Consigne:
Veuillez retaper à l'identique le passage de la critique de l'album « Voyager » qui commence aux mots « Entièrement instrumental, si » et s'arrête après « ce raccourci simpliste). ».

Texte retenu:
○ ○ ○

Dire que l'idée de devoir décortiquer ce que je prenais a priori pour un énième surgeon de guitar hero m'enthousiasmait tiendrait de l'exagération superfétatoire tant je suis allergique à l'onanisme de certains virtuoses de la six cordes qui confondent prouesses sportives et plaisir. Oui mais, en fait de guitar hero, nous avons affaire à une guitar heroine, Cailyn étant le prénom de la talentueuse Cailyn Lloyd qui joue aussi bien des claviers que de la guitare, ce qui n'est pas peu dire. Est-ce dû à une sensibilité toute féminine ? Toujours est-il que les nombreux solos qui émaillent "Voyager" ne se contentent pas d'être purement démonstratifs et ne sacrifient jamais la musicalité sur l'autel de la virtuosité.
Entièrement instrumental, si l'on excepte la présence sporadique de voix célestes qu'on ne sait humaines ou de synthèse, l'album nous fait voyager musicalement à la suite des deux sondes américaines Voyager, chaque titre portant le nom d'une planète ou d'une lune, hormis le titre d'introduction baptisé 'Voyager' et les deux derniers, 'Pale Blue Dot' symbolisant la Terre et 'Heliopause' la limite où cesse l'influence du vent solaire (les astronomes me pardonneront ce raccourci simpliste).

○ ○ ○

Jeu de données:
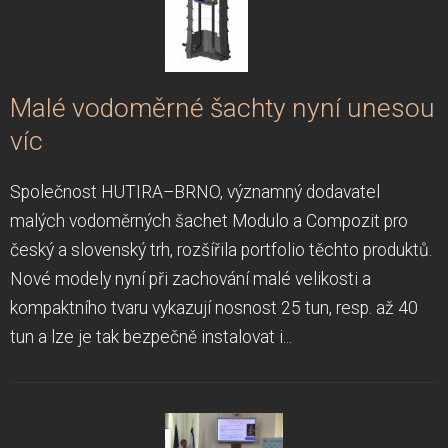
Malé vodoměrné šachty nyní unesou
víc
Společnost HUTIRA–BRNO, významný dodavatel
malých vodoměrných šachet Modulo a Compozit pro
český a slovenský trh, rozšířila portfolio těchto produktů.
Nové modely nyní při zachování malé velikosti a
kompaktního tvaru vykazují nosnost 25 tun, resp. až 40
tun a lze je tak bezpečně instalovat i...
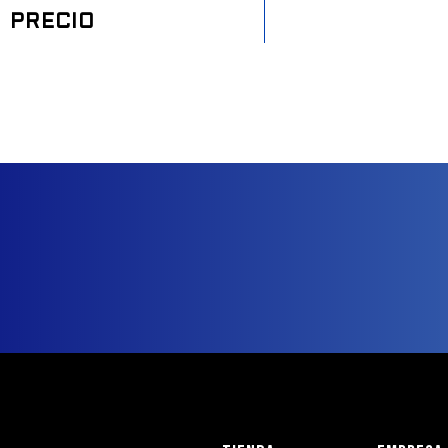
PRECIO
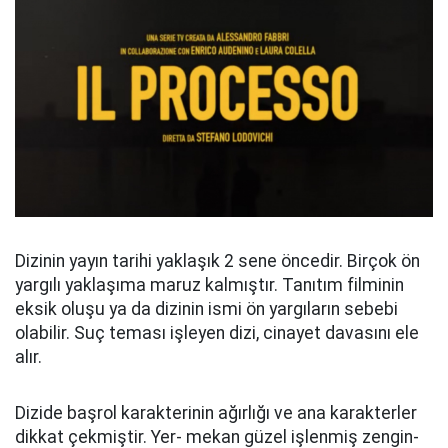
Dizinin yayın tarihi yaklaşık 2 sene öncedir. Birçok ön
yargılı yaklaşıma maruz kalmıştır. Tanıtım filminin
eksik oluşu ya da dizinin ismi ön yargıların sebebi
olabilir. Suç teması işleyen dizi, cinayet davasını ele
alır.
Dizide başrol karakterinin ağırlığı ve ana karakterler
dikkat çekmiştir. Yer- mekan güzel işlenmiş zengin-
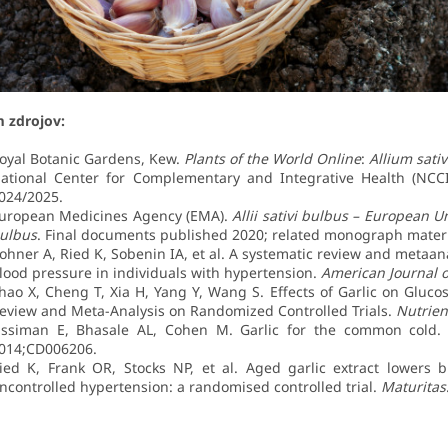
 zdrojov:
oyal Botanic Gardens, Kew.
Plants of the World Online
:
Allium sati
ational Center for Complementary and Integrative Health (NCC
024/2025.
uropean Medicines Agency (EMA).
Allii sativi bulbus – European 
ulbus
. Final documents published 2020; related monograph mater
ohner A, Ried K, Sobenin IA, et al. A systematic review and metaana
lood pressure in individuals with hypertension.
American Journal 
hao X, Cheng T, Xia H, Yang Y, Wang S. Effects of Garlic on Gluco
eview and Meta-Analysis on Randomized Controlled Trials.
Nutrien
issiman E, Bhasale AL, Cohen M. Garlic for the common cold
014;CD006206.
ied K, Frank OR, Stocks NP, et al. Aged garlic extract lowers 
ncontrolled hypertension: a randomised controlled trial.
Maturitas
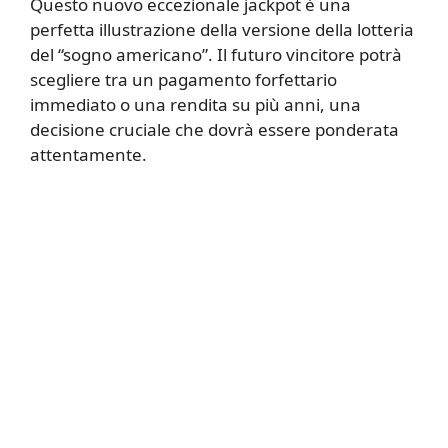
Questo nuovo eccezionale jackpot è una
perfetta illustrazione della versione della lotteria
del “sogno americano”. Il futuro vincitore potrà
scegliere tra un pagamento forfettario
immediato o una rendita su più anni, una
decisione cruciale che dovrà essere ponderata
attentamente.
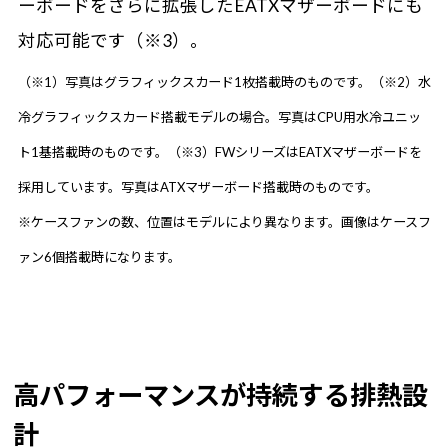
ーボードをさらに拡張したEATXマザーボードにも
対応可能です（※3）。
（※1）写真はグラフィックスカード1枚搭載時のものです。（※2）水
冷グラフィックスカード搭載モデルの場合。写真はCPU用水冷ユニッ
ト1基搭載時のものです。（※3）FWシリーズはEATXマザーボードを
採用しています。写真はATXマザーボード搭載時のものです。
※ケースファンの数、位置はモデルにより異なります。画像はケースフ
ァン6個搭載時になります。
高パフォーマンスが持続する排熱設
計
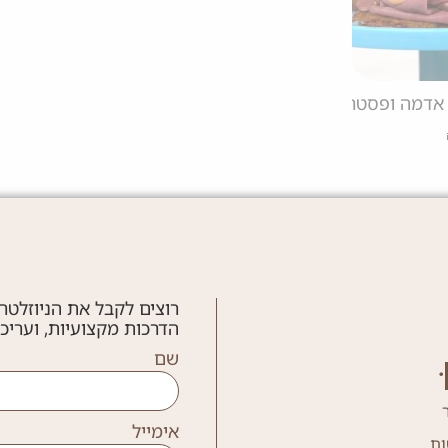
י אדמה ופסטרמה
סליידר לביבות תפוחי אדמה ואגסים עלומים
סל
חלבי
20 דק'
קלה
ג'יימי גלר
ג'יימי גלר
(לאטקס)
צ'יפס קלאסי כמו במסעדות
לב
פרווה
30 דק'
בינונית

○ ○ ○

Réponse:
Entièrement instrumental, si l'on excepte la présence sporadique de voix célestes qu'on ne sait humaines ou de synthèse, l'album nous fait voyager musicalement à la suite des deux sondes américaines Voyager, chaque titre portant le nom d'une planète ou d'une lune, hormis le titre d'introduction baptisé 'Voyager' et les deux derniers, 'Pale Blue Dot' symbolisant la Terre et 'Heliopause' la limite où cesse l'influence du vent solaire (les astronomes me pardonneront ce raccourci simpliste).